Le secrétaire au Trésor américain, Scott Bessent, s’est présenté jeudi devant le Conseil de surveillance de la stabilité financière du Sénat dans un climat de tension palpable. Alors que l’administration de Donald Trump intensifie sa pression pour obtenir une baisse drastique des taux d’intérêt, les sénateurs démocrates ont cherché à clarifier les limites de l’influence présidentielle sur la politique monétaire. L’audition, censée porter sur la stabilité financière, s’est rapidement transformée en un interrogatoire serré sur l’indépendance de la Réserve fédérale (Fed).
L’échange le plus marquant de la séance a opposé le secrétaire au Trésor à la sénatrice Elizabeth Warren. Cette dernière a directement interpellé Scott Bessent sur des informations du *Wall Street Journal*, selon lesquelles Donald Trump aurait plaisanté sur l’idée de poursuivre en justice son propre candidat à la présidence de la Fed, Kevin Warsh, si ce dernier refusait de se plier à ses exigences monétaires.
Elizabeth Warren a exigé une position claire : « Monsieur le Secrétaire, pouvez-vous vous engager ici et maintenant à ce que le candidat de Trump à la Fed, Kevin Warsh, ne soit pas poursuivi ni ne fasse l’objet d’une enquête du ministère de la Justice s’il ne réduit pas les taux d’intérêt exactement comme Donald Trump le souhaite ? »
Face à cette demande de garantie d’indépendance, Scott Bessent a évité de prendre un engagement formel. « C’est au président de décider », a-t-il simplement répondu, laissant ainsi planer le doute sur la possibilité de futures actions judiciaires contre la direction de la banque centrale.
**Un contexte de pression accrue sur la Fed**
Cette réticence intervient alors que Donald Trump a déjà désigné Kevin Warsh pour remplacer l’actuel président de la Réserve fédérale, Jerome Powell. Le président américain critique ouvertement la gestion de Powell, qu’il juge trop lente dans la baisse des taux. Donald Trump a par ailleurs exprimé, en décembre, son souhait de voir les taux descendre à « un pour cent, voire moins », contre environ 3,6 % actuellement.
Selon Al Jazeera, cette volonté de contrôle s’accompagne d’actions concrètes. Le ministère de la Justice a ouvert début janvier une enquête criminelle contre Jerome Powell concernant la gestion des rénovations du bâtiment de la Fed, une procédure que l’intéressé qualifie de tentative d’intimidation pour forcer un alignement sur la politique de la Maison Blanche.
Bien que Donald Trump ait qualifié ses propos sur les poursuites contre Kevin Warsh de « comédie » et de « roast », la sénatrice Warren a souligné que « le peuple américain ne rit pas », rappelant les difficultés liées au coût de la vie.
**Conflit d’intérêts autour du procès contre l’IRS**
Au-delà de la politique monétaire, l’audition a mis en lumière un autre dossier sensible : la plainte déposée par Donald Trump contre l’Internal Revenue Service (IRS), l’agence fiscale américaine. Le président réclame 10 milliards de dollars de dommages et intérêts suite à la fuite de ses déclarations fiscales lors de son premier mandat.

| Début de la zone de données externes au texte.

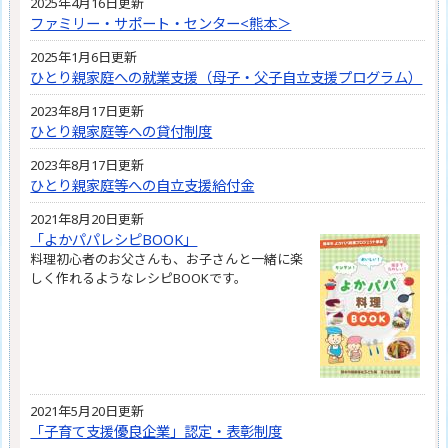
2025年4月16日更新
ファミリー・サポート・センター<熊本＞
2025年1月6日更新
ひとり親家庭への就業支援（母子・父子自立支援プログラム）
2023年8月17日更新
ひとり親家庭等への貸付制度
2023年8月17日更新
ひとり親家庭等への自立支援給付金
2021年8月20日更新
「よかパパレシピBOOK」
料理初心者のお父さんも、お子さんと一緒に楽
しく作れるようなレシピBOOKです。
2021年5月20日更新
「子育て支援優良企業」認定・表彰制度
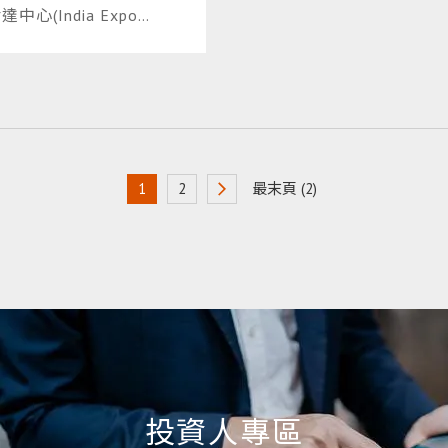
產品與風扇應用方案
達中心(India Expo
entre & Mart, Greater
oida)，舉行的專業風
扇元件、系統、應用與
決方案展示會-FAN
xpo & Conclave 2025
1
2
最末頁 (2)
投資人專區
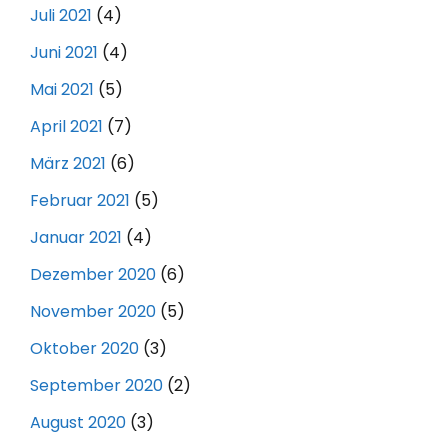
Juli 2021
(4)
Juni 2021
(4)
Mai 2021
(5)
April 2021
(7)
März 2021
(6)
Februar 2021
(5)
Januar 2021
(4)
Dezember 2020
(6)
November 2020
(5)
Oktober 2020
(3)
September 2020
(2)
August 2020
(3)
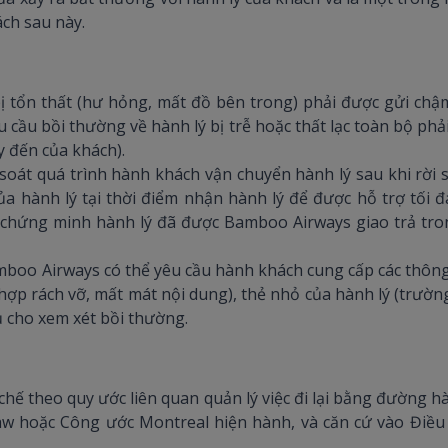
ách sau này.
ị tổn thất (hư hỏng, mất đồ bên trong) phải được gửi chậ
u cầu bồi thường về hành lý bị trễ hoặc thất lạc toàn bộ p
y đến của khách).
soát quá trình hành khách vận chuyển hành lý sau khi rời 
a hành lý tại thời điểm nhận hành lý để được hỗ trợ tối
n chứng minh hành lý đã được Bamboo Airways giao trả tro
boo Airways có thể yêu cầu hành khách cung cấp các thông ti
 hợp rách vỡ, mất mát nội dung), thẻ nhỏ của hành lý (trườ
ụ cho xem xét bồi thường.
 chế theo quy ước liên quan quản lý việc đi lại bằng đường 
w hoặc Công ước Montreal hiện hành, và căn cứ vào Điều 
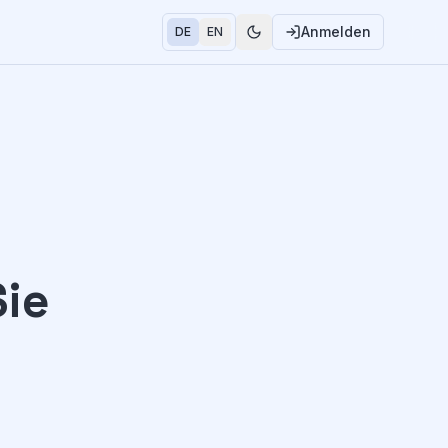
Anmelden
DE
EN
Sie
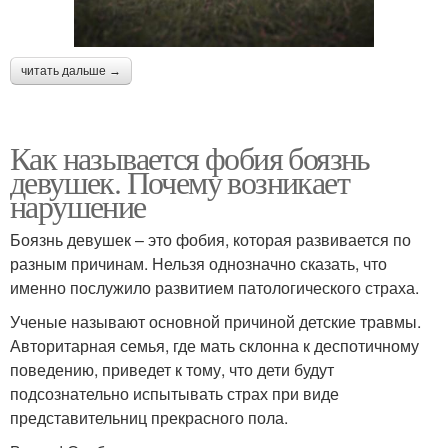
читать дальше →
Как называется фобия боязнь
девушек. Почему возникает
нарушение
Боязнь девушек – это фобия, которая развивается по
разным причинам. Нельзя однозначно сказать, что
именно послужило развитием патологического страха.
Ученые называют основной причиной детские травмы.
Авторитарная семья, где мать склонна к деспотичному
поведению, приведет к тому, что дети будут
подсознательно испытывать страх при виде
представительниц прекрасного пола.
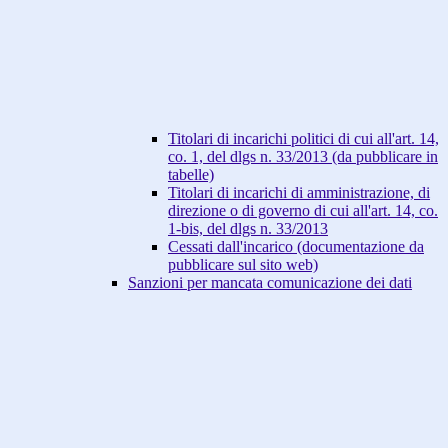
Titolari di incarichi politici di cui all'art. 14,
co. 1, del dlgs n. 33/2013 (da pubblicare in
tabelle)
Titolari di incarichi di amministrazione, di
direzione o di governo di cui all'art. 14, co.
1-bis, del dlgs n. 33/2013
Cessati dall'incarico (documentazione da
pubblicare sul sito web)
Sanzioni per mancata comunicazione dei dati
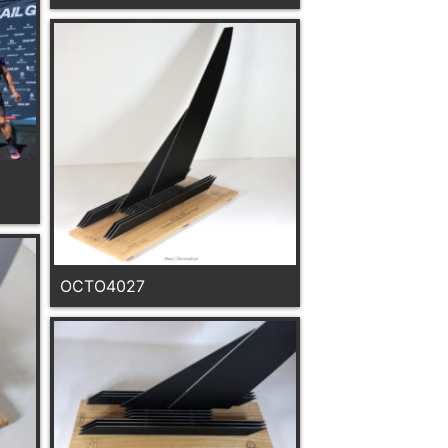
OCTO4027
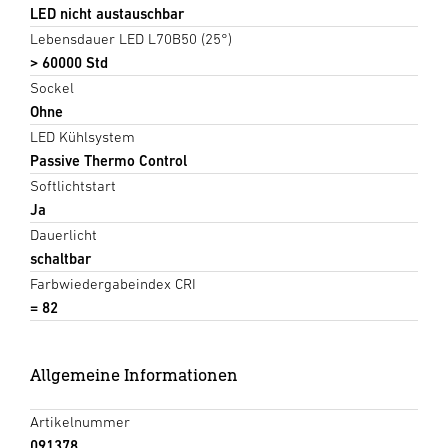
LED nicht austauschbar
Lebensdauer LED L70B50 (25°)
> 60000 Std
Sockel
Ohne
LED Kühlsystem
Passive Thermo Control
Softlichtstart
Ja
Dauerlicht
schaltbar
Farbwiedergabeindex CRI
= 82
Allgemeine Informationen
Artikelnummer
091378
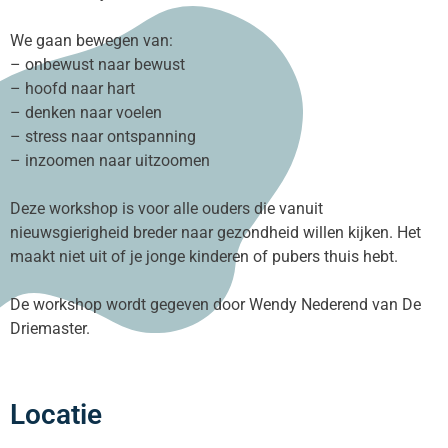
We gaan bewegen van:
– onbewust naar bewust
– hoofd naar hart
– denken naar voelen
– stress naar ontspanning
– inzoomen naar uitzoomen
Deze workshop is voor alle ouders die vanuit
nieuwsgierigheid breder naar gezondheid willen kijken. Het
maakt niet uit of je jonge kinderen of pubers thuis hebt.
De workshop wordt gegeven door Wendy Nederend van De
Driemaster.
Locatie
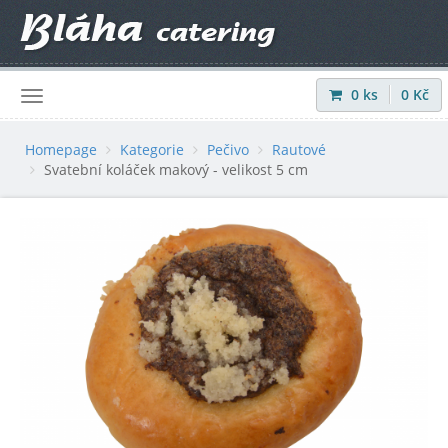
0
ks
0
Kč
Přihlásit
|
Registrovat
Homepage
Kategorie
Pečivo
Rautové
Svatební koláček makový - velikost 5 cm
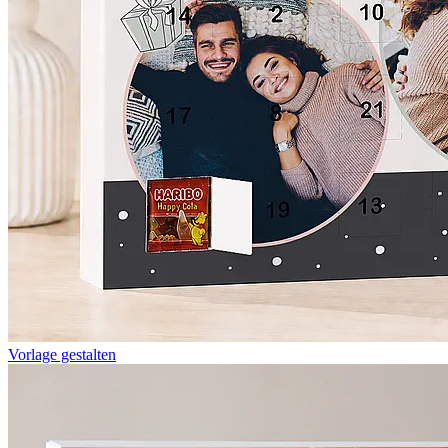
Vorlage gestalten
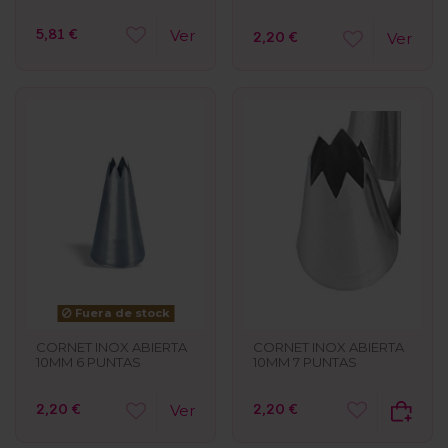
5,81 €
Ver
2,20 €
Ver
Fuera de stock
CORNET INOX ABIERTA
CORNET INOX ABIERTA
10MM 7 PUNTAS
10MM 6 PUNTAS
2,20 €
2,20 €
Ver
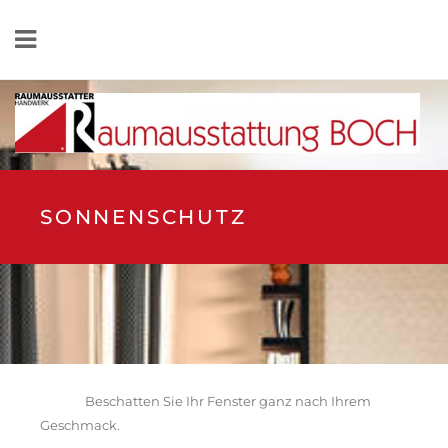
SONNENSCHUTZ
Beschatten Sie Ihr Fenster ganz nach Ihrem
Geschmack.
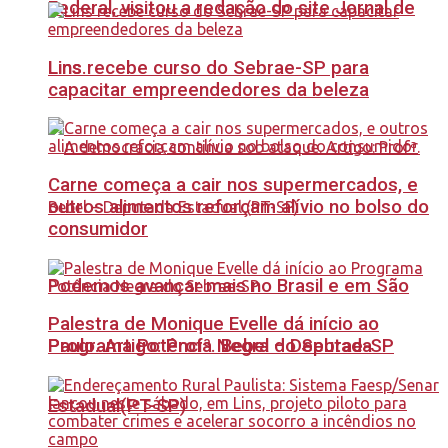
Federal, visitou a redação do site Jornal de
Lins recebe curso do Sebrae-SP para
Lins.
capacitar empreendedores da beleza
Carne começa a cair nos supermercados, e
outros alimentos reforçam alívio no bolso do
consumidor
Podemos avançar mais no Brasil e em São
Palestra de Monique Evelle dá início ao
Paulo. Artigo: Profª. Bebel – Deputada
Programa Potência Negra do Sebrae-SP
Estadual(PT-SP)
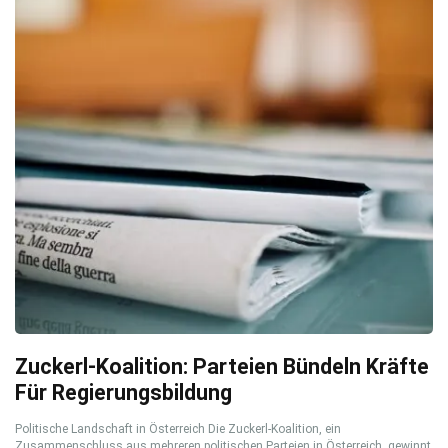
Zuckerl-Koalition: Parteien Bündeln Kräfte
Für Regierungsbildung
Politische Landschaft in Österreich Die Zuckerl-Koalition, ein
Zusammenschluss aus mehreren politischen Parteien in Österreich, gewinnt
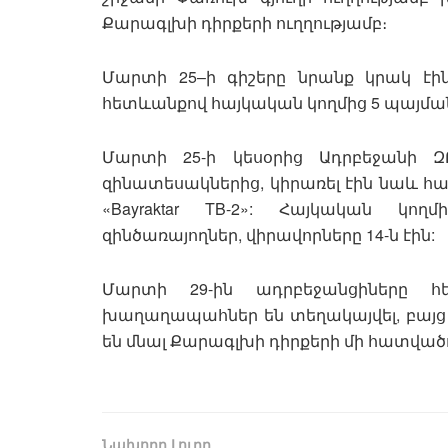
Քարագլխի դիրքերի ուղղությամբ։
Մարտի 25–ի գիշերը նրանք կրակ էի
հետևանքով հայկական կողմից 5 պայման
Մարտի 25-ի կեսօրից Ադրբեջանի Զ
զինատեսակներից, կիրառել էին նաև հար
«Bayraktar TB-2»: Հայկական կո
զինծառայողներ, վիրավորները 14-ն էին:
Մարտի 29-ին ադրբեջանցիները հ
խաղաղապահներ են տեղակայվել, բայց
են մնալ Քարագլխի դիրքերի մի հատված
Նախորդ Լուրը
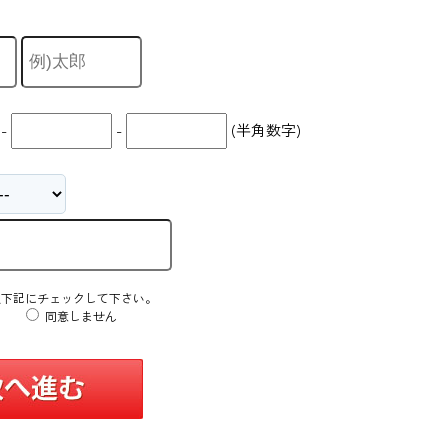
-
-
(半角数字)
え下記にチェックして下さい。
同意しません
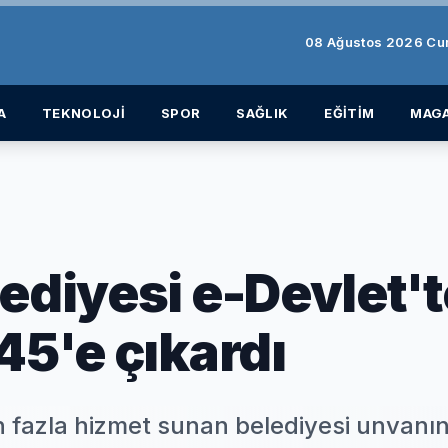
08 Ağustos 2026 Cu
A
TEKNOLOJİ
SPOR
SAĞLIK
EĞİTİM
MAGA
ediyesi e-Devlet't
45'e çıkardı
n fazla hizmet sunan belediyesi unvanı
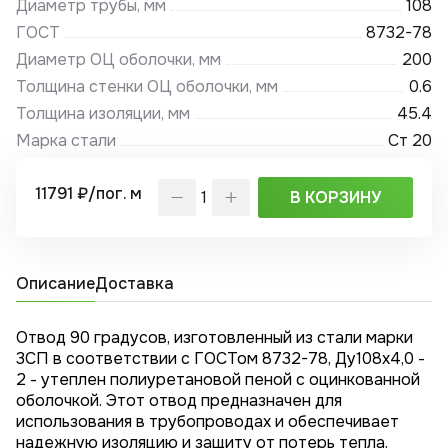
Диаметр трубы, мм
108
ГОСТ
8732-78
Диаметр ОЦ оболочки, мм
200
Толщина стенки ОЦ оболочки, мм
0.6
Толщина изоляции, мм
45.4
Марка стали
Ст 20
11791 ₽/пог. м
В КОРЗИНУ
Описание
Доставка
Отвод 90 градусов, изготовленный из стали марки
3СП в соответствии с ГОСТом 8732-78, Ду108x4,0 -
2 - утеплен полиуретановой пеной с оцинкованной
оболочкой. Этот отвод предназначен для
использования в трубопроводах и обеспечивает
надежную изоляцию и защиту от потерь тепла.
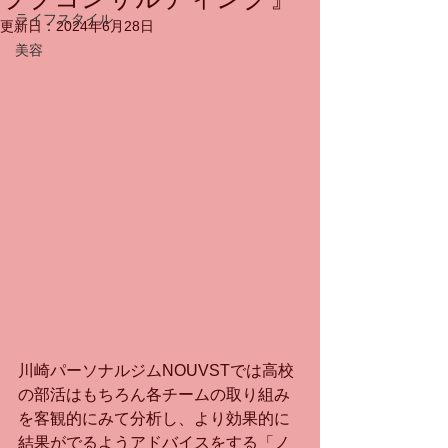
ライフスタイル
更新日：
2024年6月28日
美容
川崎パーソナルジムNOUVSTでは高校
の部活はもちろん各チームの取り組み
を客観的にみて分析し、より効果的に
結果がでるようアドバイスをする「ノ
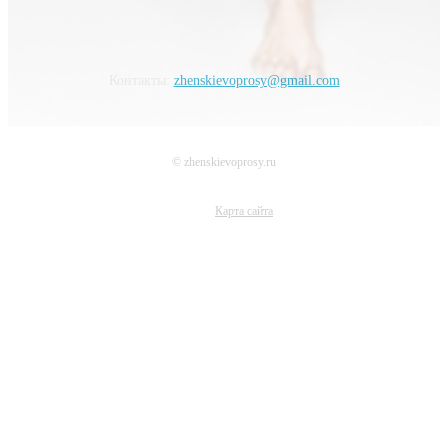
Контакты:
zhenskievoprosy@gmail.com
© zhenskievoprosy.ru
Карта сайта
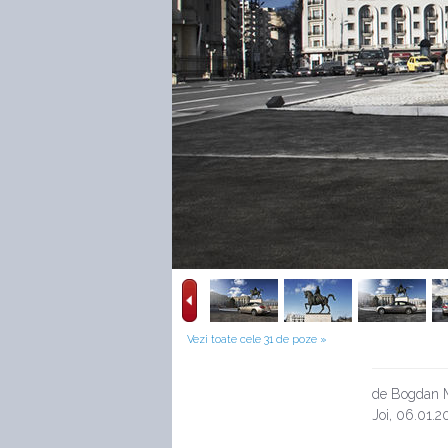
Vezi toate cele 31 de poze »
de Bogdan Mi
Joi, 06.01.2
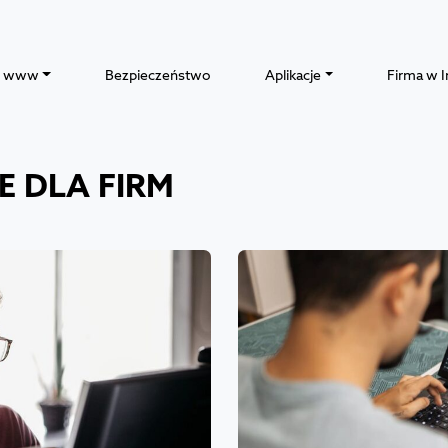
y www
Bezpieczeństwo
Aplikacje
Firma w I
E DLA FIRM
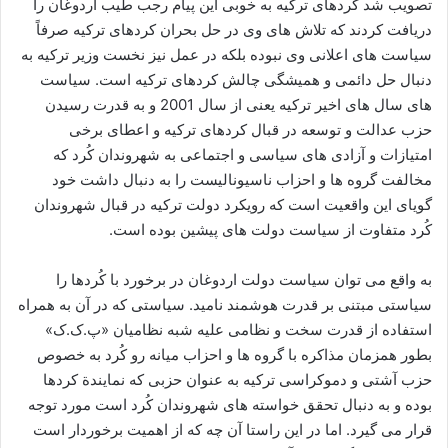
تصویب شد کُردهای ترکیه به خوبی این پیام رجب طیب اردوغان را
دریافت کردند که تلاش های وی در حل بحران کردهای ترکیه صرفاً
سیاست های اعلانی وی نبوده بلکه در عمل نیز نخست وزیر ترکیه به
دنبال حل دائمی و همیشگی چالش کردهای ترکیه است. سیاست
های سال های اخیر ترکیه یعنی از سال 2001 و به قدرت رسیدن
حزب عدالت و توسعه در قبال کردهای ترکیه و اعطای برخی
امتیازات و آزادی های سیاسی و اجتماعی به شهروندان کُرد که
مخالفت گروه ها و احزاب ناسیونالیست را به دنبال داشت خود
گویای این واقعیت است که رویکرد دولت ترکیه در قبال شهروندان
کُرد متفاوت از سیاست دولت های پیشین بوده است.
به واقع می توان سیاست دولت اردوغان در برخورد با کُردها را
سیاستی مبتنی بر قدرت هوشمند نامید. سیاستی که در آن به همراه
استفاده از قدرت سخت و نظامی علیه شبه نظامیان «پ.ک.ک»
بطور همزمان مذاکره با گروه ها و احزاب میانه رو کُرد به خصوص
حزب آشتی و دموکراسی ترکیه به عنوان حزبی که نمایندة کردها
بوده و به دنبال تحقق خواسته های شهروندان کُرد است مورد توجه
قرار می گیرد. اما در این راستا آن چه که از اهمیت برخوردار است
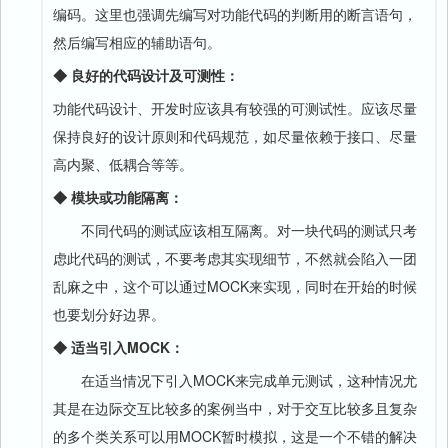
编码。这里也强调先编写对功能代码的判断用的断言语句，
然后编写相应的辅助语句。
◆ 良好的代码设计及可测性：
功能代码设计、开发时应该具有较强的可测试性。应该尽量
保持良好的设计原则和代码规范，如尽量依赖于接口、尽量
高内聚、低耦合等等。
◆ 模块或功能隔离：
不同代码的测试应该相互隔离。对一块代码的测试只考
虑此代码的测试，不要考虑其实现细节，不然就会陷入一团
乱麻之中，这个可以通过MOCK来实现，同时在开始的时候
也要划分好边界。
◆ 适当引入MOCK：
在适当情况下引入MOCK来完成单元测试，这种情况尤
其是在边际交互比较多的案例当中，对于交互比较多且复杂
的多个类关系可以用MOCK暂时模拟，这是一个不错的解决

Le sénateur démocrate Ruben Gallego a soulevé un potentiel conflit d’intérêts majeur. Scott Bessent occupe simultanément les fonctions de secrétaire au Trésor et de commissaire par intérim de l’IRS. Or, comme l’a reconnu Bessent lors de l’audience, tout dédommagement versé à Donald Trump proviendrait directement des fonds du Trésor, dont il a la charge.
Interrogé par Gallego pour savoir s’il comptait se récuser de toute décision concernant le paiement de ces réclamations au président, Scott Bessent a de nouveau esquivé la question par une formule générique : « Je suivrai la loi ».